▶ Tasks to carry out
1/ Return the TensorFlow text from "So, far we have" up to and including "can still happen.", copied word for word.
2/ In the TensorFlow text, what labels does the image generator produce when it is pointed at the training directory?

Image Generator in Tensor Flow:

One of the features of the image generator in TensorFlow is that you can point it at a directory and then the sub-directories of that will automatically generate labels for you. So for example, consider this directory structure. You have an image directory and in that, you have sub-directories for training and validation. When you put sub-directories in these for horses and humans and store the requisite images in there, the image generator can create a feeder for those images and auto label them for you. So for example, if I point an image generator at the training directory, the labels will be horses and humans and all of the images in each directory will be loaded and labeled accordingly (Each epoch is loading the data, calculating the convolutions and then trying to match the convolutions to labels.)

Convolutions improve image recognition by isolating the features in images. Applying Convolutions on top of our Deep neural network effects training in many ways it depends on many factors. It might make your training faster or slower, and a poorly designed Convolutional layer may even be less efficient than a plain Deep Neural Network!

Sometimes our training data is close to 1.000 accuracy, but our validation data isn’t, what’s the risk here are probably we were over-fitting on your training data ( this means our model just memorizing the things. Even though our model has 100% training accuracy it cannot predict correctly which it doesn’t train on.) For example, we trained our model to distinguish what is human and what is a horse if it came through some outlier, model will fail to predict the correct one.

Our model may fail to label this one correctly because we too don’t know what to call it as a horse or human or else horseman?

Convolutional Neural Networks are better for classifying images like horses and humans because, In these images, the features may be in different parts of the frame. There’s a wide variety of horses. There’s a wide variety of humans

If we reduce the size of the images, the training results will be different because we removed some convolutions to handle the smaller images. (We need to adjust how many convents i.e., convolutional neural network are needed for the desired accuracy and also we need to adjust neurons accordingly there’s no other way to choose these but some good practices exist.

So, far we have learned how to use TensorFlow to implement a basic neural network, going up all the way to basic Convolutional Neural Network.

So with a smaller data set, you are at great risk of over-fitting; with a larger data set, then you have less risk of over-fitting, but over-fitting can still happen.

We’ll learn another method for dealing with over-fitting, which is that TensorFlow provides very easy to use tools for data augmentation, where you can, for example, take a picture of a cat, and if you take the mirror image of the picture of a cat, it still looks like a cat. So why not do that, and throw that into the training set. Or for example, you might only have upright pictures of cats, but if the cat’s lying down, or it’s on its side, then one of the things you can do is rotate the image. So it’s like part of the image augmentation, rotation, skewing, flipping, moving it around the frame. One of the things I find really fascinating about it is particularly if you’re using a large public data set, is then you flow all the images off directly, and the augmentation happens as it’s flowing. So you’re not editing the images themselves directly. You’re not changing the data set. It all just happens in memory. This is all done as part of TensorFlow’s Image Generation.

So then another strategy, of course for avoiding over-fitting, is to use existing models and to have transfer learning. Yeah. So I don’t think anyone has as much data as they wish, for the problems we really care about. So Transfer Learning, lets you download the neural network, that maybe someone else has trained on a million images, or even more than a million images. 

So take an inception network, that someone else has trained, download those parameters, and use that to bootstrap your learning process, maybe with a smaller data set. That has been able to spot features that you may not have been able to spot in your data set, so why not be able to take advantage of that and speed-up training yours. So use transfer learning and TensorFlow lets you do that easily.

▶ Record excerpts
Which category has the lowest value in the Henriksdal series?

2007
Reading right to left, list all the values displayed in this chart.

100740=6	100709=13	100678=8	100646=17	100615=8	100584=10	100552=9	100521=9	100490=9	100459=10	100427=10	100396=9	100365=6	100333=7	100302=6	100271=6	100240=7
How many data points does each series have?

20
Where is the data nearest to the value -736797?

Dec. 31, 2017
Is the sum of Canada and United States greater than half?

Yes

▶ Solution set
1/
So, far we have learned how to use TensorFlow to implement a basic neural network, going up all the way to basic Convolutional Neural Network.

So with a smaller data set, you are at great risk of over-fitting; with a larger data set, then you have less risk of over-fitting, but over-fitting can still happen.

2/ Horses and humans.